The Business & Society Program at the Aspen Institute leverages the Institute’s strengths in dialogue, leadership development and systems transformation to accelerate the pace of change in business corporations. Our goal? Business decisions aligned with the health of society—and the planet.
We need business at the table to make progress on the most important issues of our day. Who will lead, and how do we know if we are on track?
This month marks five years since Business Roundtable released its updated Statement on the Purpose of a Corporation. In many ways, it was a wake-up call for the business sector.
What inspired the BRT Statement? Four decades had passed since investors and scholars elevated return to shareholders as the primary measure of progress for public companies. In 2019, with the climate changing, employees finding their voice, and the license to operate once again in the spotlight, Business Roundtable CEOs re-elevated the idea of “stakeholder” management—a well-intentioned but unsatisfying, non-prescriptive management philosophy that confounds managers and investors alike.
It’s time to get back to work.
In this recent essay, Professor Lynn S. Paine writes that ”we are no closer to a resolution of the debate, and shareholder primacy remains deeply embedded in our system of corporate governance.”
I especially appreciate that Lynn calls out this conundrum embedded in executive incentives and pay practices:
“What’s more, shareholder returns continued to be the predominant metric for awarding long-term incentive pay to CEOs of S&P 500 companies, which included about two-thirds of the companies whose CEOs signed the statement.”
To mark the five-year anniversary of the restatement of corporate purpose, the BRT posted this piece calling out significant investments in employment practices and other meaningful examples of progress. They speak to the power of business to work at scale on skill development and manufacturing competitiveness.
At the same time, those working to harness business innovation and partnership should expect more.
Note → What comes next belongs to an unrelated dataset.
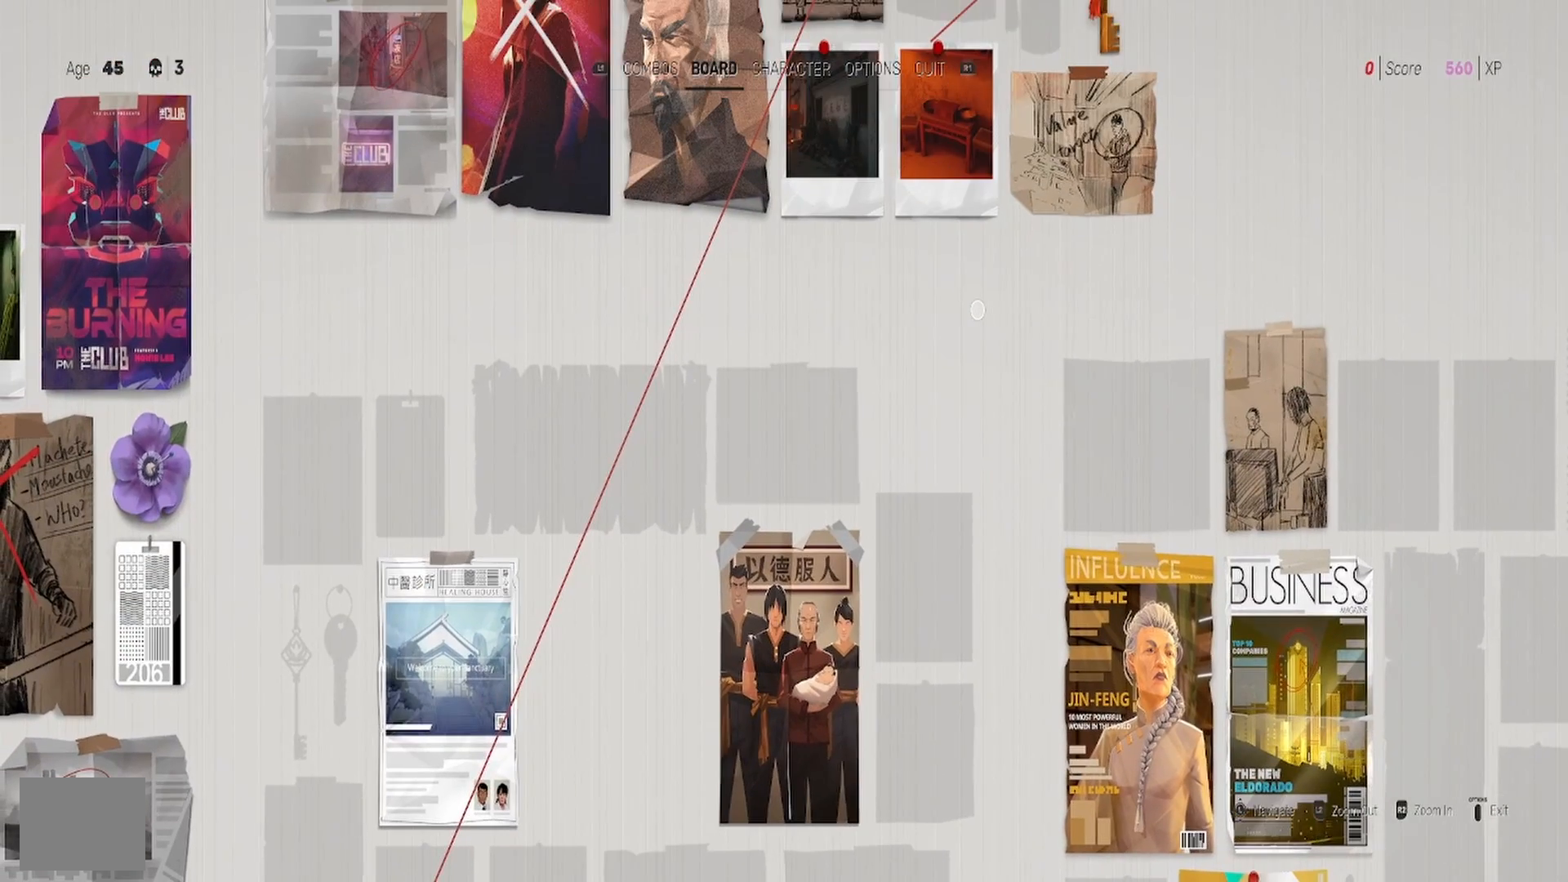
{"buttons": [], "left_stick": "down-right", "right_stick": "center", "events": [[133, "left_stick", "down"], [333, "left_stick", "down-right"]]}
We want evidence that commitments on decarbonization are real and accelerating. We want to know that the bank the BRT highlights in its post is also using its credit capacity to pick up the pace of change on the energy transition. That the tech company is putting the right protocols in place to assure the safety of our children. That the retailers are managing the supply chain with the highest standards when it comes to labor and conservation. That every enterprise focuses on what is most meaningful and material to reprice and eliminate externalities.
Five years out, the extraordinary potential of business is apparent. But the frustrations of those who unpack “ESG” and weaknesses in the win-win narrative (@Andrew King BU, Ken Pucker) are also apparent and growing. Share price valuations continue to undermine “values” while consumers ignore, and investors misprice, the real long-term value of operating sustainably—and humanely. Public markets are unrelenting in demands for return on investment today, regardless of future costs to labor and the environment.
For the sake of society and for its own future, business needs to answer to a higher calling.
In this 2023 report, Michael Goldhaber at the NYU Center for Business & Human Rights lays out the fallacy of ESG investing. ESG funds, protocols and metrics facilitate simplistic comparisons between companies in an operating environment that is remarkedly layered and complex—and short-term focused. It feels like we are moving too slowly and may be losing ground.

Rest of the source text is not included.